Um es gleich vorweg zu nehmen: Wer nicht dabei war, weiß wirklich nicht, was er verpasst hat.—

Der Sonntag des Kloster-Kräuter-Tages am Kloster Göllingen, der gleichzeitig auch Namenstag des Klosters zum Hl. Wigbert war, hatte noch Wolken genug, die auch etwas Feuchtigkeit in das Umfeld von Turm und Klosteranlage abwarfen. Schon sehr früh waren die Musiker für das angesagte Konzert angereist, um mit viel intensiver Klangerkenntnis die Darbietung vorzubereiten.

So war zu Beginn des Kräuter-Sonntages doch eine wissbegierige Gruppe mit Frau Peyer unterwegs, um im Klosterkräutergarten und im grünen Umfeld Neues und Schlaues über unsere Kräuter zu erfahren. Von hier ging ein Gruß über die Hügel nach Bendeleben, um Herrn Dr. Neumerkel zu grüßen, der die vergangenen Jahre den Garten mitbetreut und als Bruder Winfried durch den Garten geführt hat.

Bis zum Konzertbeginn verzogen sich die Wolken und die Sonne schien in bekannter Sommerhitze über die Köpfe der sich nun zahlreich versammelten Besucher, die an den Ständen für fairen Handel und auch dort, wo es Gesottenes  und Gebackenes gab, ein erstes Wanderziel erreicht hatten.

Wie angekündigt, war das Konzert des Ensembles montalbâne, das Gesang und Instumente der mittelalterlichen Musiken exzellent beherrscht und so auch Preisträger des Romanikpreises in Gold 2010 ist, für viele Anreisende ein besonderes Ereignis des Tages. Speziell hierzu reiste man sogar aus Hamburg an, aus Erfurt, Dresden, aber auch aus den Städten des Kyffhäuserkreises, manche selbst auf dem Fahrrad über den Werra-Unstrut-Radweg.

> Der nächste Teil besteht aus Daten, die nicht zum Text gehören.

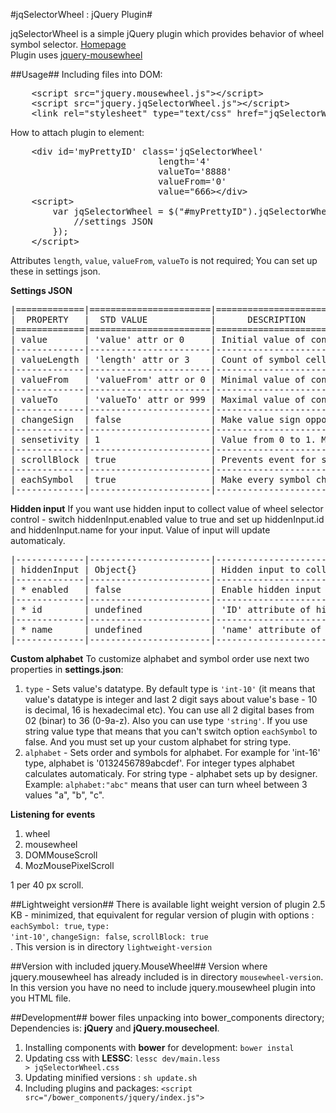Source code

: #jqSelectorWheel : jQuery Plugin#

jqSelectorWheel is a simple jQuery plugin which provides behavior of wheel symbol selector. <a href="http://zefirka.github.io/jquerySelectorWheel">Homepage</a><br>
Plugin uses <a href="https://github.com/brandonaaron/jquery-mousewheel">jquery-mousewheel</a>

##Usage##
Including files into DOM:<br>
<pre>
	&lt;script src="jquery.mousewheel.js"&gt;&lt;/script&gt;
	&lt;script src="jquery.jqSelectorWheel.js"&gt;&lt;/script&gt;
	&lt;link rel="stylesheet" type="text/css" href="jqSelectorWheel.css"&gt;
</pre>
How to attach plugin to element:<br>
<pre>
	&lt;div id='myPrettyID' class='jqSelectorWheel' 
							length='4' 
							valueTo='8888' 
							valueFrom='0' 
							value="666&gt;&lt;/div&gt;
	&lt;script&gt; 
		var jqSelectorWheel = $("#myPrettyID").jqSelectorWheel({
			//settings JSON
		});
	&lt;/script&gt;	
</pre>

Attributes <code>length</code>, <code>value</code>, <code>valueFrom</code>, <code>valueTo</code>  is not required; You can set up these in settings json.

**Settings JSON**
<pre>
|=============|=======================|===========================================|
|  PROPERTY   |  STD VALUE            |      DESCRIPTION                          |
|=============|=======================|===========================================| 
| value       | 'value' attr or 0     | Initial value of controller               |
|-------------|-----------------------|-------------------------------------------|
| valueLength | 'length' attr or 3    | Count of symbol cells                     |
|-------------|-----------------------|-------------------------------------------|
| valueFrom   | 'valueFrom' attr or 0 | Minimal value of controller               |
|-------------|-----------------------|-------------------------------------------|
| valueTo     | 'valueTo' attr or 999 | Maximal value of controller               |
|-------------|-----------------------|-------------------------------------------|
| changeSign  | false                 | Make value sign opposite by click or not  |
|-------------|-----------------------|-------------------------------------------|
| sensetivity | 1                     | Value from 0 to 1. Multiplied by scroll   |
|-------------|-----------------------|-------------------------------------------|
| scrollBlock | true                  | Prevents event for scroll window          |
|-------------|-----------------------|-------------------------------------------|
| eachSymbol  | true                  | Make every symbol change independently    |
|-------------|-----------------------|-------------------------------------------|
</pre>

**Hidden input**
If you want use hidden input to collect value of wheel selector control - switch hiddenInput.enabled value to true and set up hiddenInput.id and hiddenInput.name for your input. Value of input will update automaticaly. 
<pre>
|-------------|-----------------------|-------------------------------------------|
| hiddenInput | Object{}              | Hidden input to collect values            |
|-------------|-----------------------|-------------------------------------------|
| * enabled   | false                 | Enable hidden input or not                |
|-------------|-----------------------|-------------------------------------------|
| * id        | undefined             | 'ID' attribute of hidden input            |
|-------------|-----------------------|-------------------------------------------|
| * name      | undefined             | 'name' attribute of hidden input          |
|-------------|-----------------------|-------------------------------------------|
</pre>

**Custom alphabet**
To customize alphabet and symbol order use next two properties in **settings.json**:

1. <code>type</code>  - Sets value's datatype. By default type is <code>'int-10'</code> (it means that value's datatype is integer and last 2 digit says about value's base - 10 is decimal, 16 is hexadecimal etc). You can use all 2 digital bases from 02 (binar) to 36 (0-9a-z). Also you can use type <code>'string'</code>. If you use string value type that means that you can't switch option <code>eachSymbol</code> to false. And you must set up your custom alphabet for string type.
2. <code>alphabet</code> - Sets order and symbols for alphabet. For example for 'int-16' type, alphabet is '0132456789abcdef'. For integer types alphabet calculates automaticaly. For string type - alphabet sets up by designer. Example: <code>alphabet:"abc"</code> means that user can turn wheel between 3 values "a", "b", "c".

**Listening for events**

1. wheel
2. mousewheel
3. DOMMouseScroll
4. MozMousePixelScroll

1 per 40 px scroll.

##Lightweight version##
There is available light weight version of plugin 2.5 KB - minimized, that equivalent for regular version of plugin with options : <code>eachSymbol: true</code>, <code>type: 'int-10'</code>, <code>changeSign: false</code>, <code>scrollBlock: true </code>. This version is in directory <code>lightweight-version</code><br> 

##Version with included jquery.MouseWheel##
Version where jquery.mousewheel has already included is in directory <code>mousewheel-version</code>. In this version you have no need to include jquery.mousewheel plugin into you HTML file.

##Development##
bower files unpacking into bower_components directory; Dependencies is: **jQuery** and **jQuery.mousecheel**.

1. Installing components with **bower** for development: <code>bower instal</code> <br>
2. Updating css with **LESSC**: <code>lessc dev/main.less &gt; jqSelectorWheel.css</code><br>
3. Updating minified versions : <code>sh update.sh</code>
4. Including plugins and packages: <code>&lt;script src="/bower_components/jquery/index.js"&gt;</script></code><br>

In den alten Mauern des romanischen Westturmes, einbezogen auch die Weite des Kirchenschiffes, erklangen nun Lieder und Tänze von den Pilgerwegen des Mittelalters. Passend auch zum Fest Maria Himmelfahrt, dem eigentlichen Kräutertag, waren Marienlob und –bitten großer Bestandteil der Lieder und Gesänge, die sowohl in der festlich geschmückten Krypta als auch später im Rahmen eines Wandelkonzertes, zu dem sich nicht nur die Musiker und Sänger sondern auch die Zuhörer aufmachten, die oberen Räume des Glockenturmes bis hin zur Emporeetage zu er-“pilgern“. Immer wieder mit einer Klangvielfalt der Instrumentenbegleitung und den klangvoll reinen Stimmen der Sängerinnen und Sänger an den verschiedenen Orten des Konzertes überrascht, zog es auch die an, die im Gelände erst das Konzert von Ferne wahrnahmen. Der gesamte Raum um das ehemalige Kloster war von den herrlichen Klängen erfüllt. - Schon zu Beginn des Konzertes hatte Herr Pank, einer der Protagonisten des Konzertes, die Zuhörer, die von vielen Orten kamen, als Pilger in diese Darbietung einbezogen. Als die Sängergruppe zum Ende des Konzertes in den Räumen der Apsisgrabungen entschwand, war der Beifall auch dazu angetan, eine besondere Zugabe zu erhalten:  Wer hätte gedacht, dass selbst bei einem Mariengruss mit mittelalterlichem Gesang und Begleitung auf dem Platz der ehemaligen Klosterkirche getanzt wurde!

Susanne Ansorg und ihre drei Herren des Ensembles wurden mit viel Beifall für das originelle und in allen Teilen klangvolle Konzert bedacht. Gern erinnerte Herr Chmielus, Vorsitzender des Vereins am Kloster, dass dies mit Unterstützung der Kyffhäuser-Sparkassen Kunststiftung so nicht hätte dargeboten werden können.

Nun wieder voller Sommerwetter bedacht, ging mit Gesprächen und Kaffe und Kuchen sowie Köstlichkeiten aus der Kräuter-Kloster-Küche der Nachmittag spät zu Ende, bei vielen noch die Musiken und Bilder des Nachmittages im Kopf, - und der Duft der Kräuter noch in der Nase.